Required action:
A word-for-word repetition of all the entries is needed.

--*--

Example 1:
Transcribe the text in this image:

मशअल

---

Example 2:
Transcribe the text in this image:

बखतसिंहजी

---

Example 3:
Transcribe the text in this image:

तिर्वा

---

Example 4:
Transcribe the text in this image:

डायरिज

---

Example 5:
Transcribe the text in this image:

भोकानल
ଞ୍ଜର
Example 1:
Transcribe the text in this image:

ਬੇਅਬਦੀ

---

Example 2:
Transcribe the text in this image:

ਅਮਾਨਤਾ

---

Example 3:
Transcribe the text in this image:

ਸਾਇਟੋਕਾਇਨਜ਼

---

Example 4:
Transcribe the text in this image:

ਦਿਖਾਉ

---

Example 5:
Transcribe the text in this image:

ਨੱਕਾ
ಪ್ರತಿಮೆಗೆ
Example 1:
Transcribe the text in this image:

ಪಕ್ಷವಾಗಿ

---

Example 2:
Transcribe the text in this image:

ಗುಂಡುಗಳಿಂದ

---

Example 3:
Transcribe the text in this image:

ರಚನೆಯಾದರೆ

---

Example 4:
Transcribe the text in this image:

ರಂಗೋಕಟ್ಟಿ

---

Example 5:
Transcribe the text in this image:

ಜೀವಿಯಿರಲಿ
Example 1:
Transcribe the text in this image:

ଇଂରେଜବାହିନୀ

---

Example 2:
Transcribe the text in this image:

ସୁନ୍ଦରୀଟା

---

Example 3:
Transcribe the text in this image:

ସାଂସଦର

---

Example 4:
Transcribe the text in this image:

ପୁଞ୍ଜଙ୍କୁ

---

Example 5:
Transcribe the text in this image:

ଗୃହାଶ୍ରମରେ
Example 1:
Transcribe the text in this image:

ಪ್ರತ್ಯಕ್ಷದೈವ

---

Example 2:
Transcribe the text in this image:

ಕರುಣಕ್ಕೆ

--*--

Problem solution:
Example 1:
Transcribe the text in this image:

मशअल

---

Example 2:
Transcribe the text in this image:

बखतसिंहजी

---

Example 3:
Transcribe the text in this image:

तिर्वा

---

Example 4:
Transcribe the text in this image:

डायरिज

---

Example 5:
Transcribe the text in this image:

भोकानल
ଞ୍ଜର
Example 1:
Transcribe the text in this image:

ਬੇਅਬਦੀ

---

Example 2:
Transcribe the text in this image:

ਅਮਾਨਤਾ

---

Example 3:
Transcribe the text in this image:

ਸਾਇਟੋਕਾਇਨਜ਼

---

Example 4:
Transcribe the text in this image:

ਦਿਖਾਉ

---

Example 5:
Transcribe the text in this image:

ਨੱਕਾ
ಪ್ರತಿಮೆಗೆ
Example 1:
Transcribe the text in this image:

ಪಕ್ಷವಾಗಿ

---

Example 2:
Transcribe the text in this image:

ಗುಂಡುಗಳಿಂದ

---

Example 3:
Transcribe the text in this image:

ರಚನೆಯಾದರೆ

---

Example 4:
Transcribe the text in this image:

ರಂಗೋಕಟ್ಟಿ

---

Example 5:
Transcribe the text in this image:

ಜೀವಿಯಿರಲಿ
Example 1:
Transcribe the text in this image:

ଇଂରେଜବାହିନୀ

---

Example 2:
Transcribe the text in this image:

ସୁନ୍ଦରୀଟା

---

Example 3:
Transcribe the text in this image:

ସାଂସଦର

---

Example 4:
Transcribe the text in this image:

ପୁଞ୍ଜଙ୍କୁ

---

Example 5:
Transcribe the text in this image:

ଗୃହାଶ୍ରମରେ
Example 1:
Transcribe the text in this image:

ಪ್ರತ್ಯಕ್ಷದೈವ

---

Example 2:
Transcribe the text in this image:

ಕರುಣಕ್ಕೆ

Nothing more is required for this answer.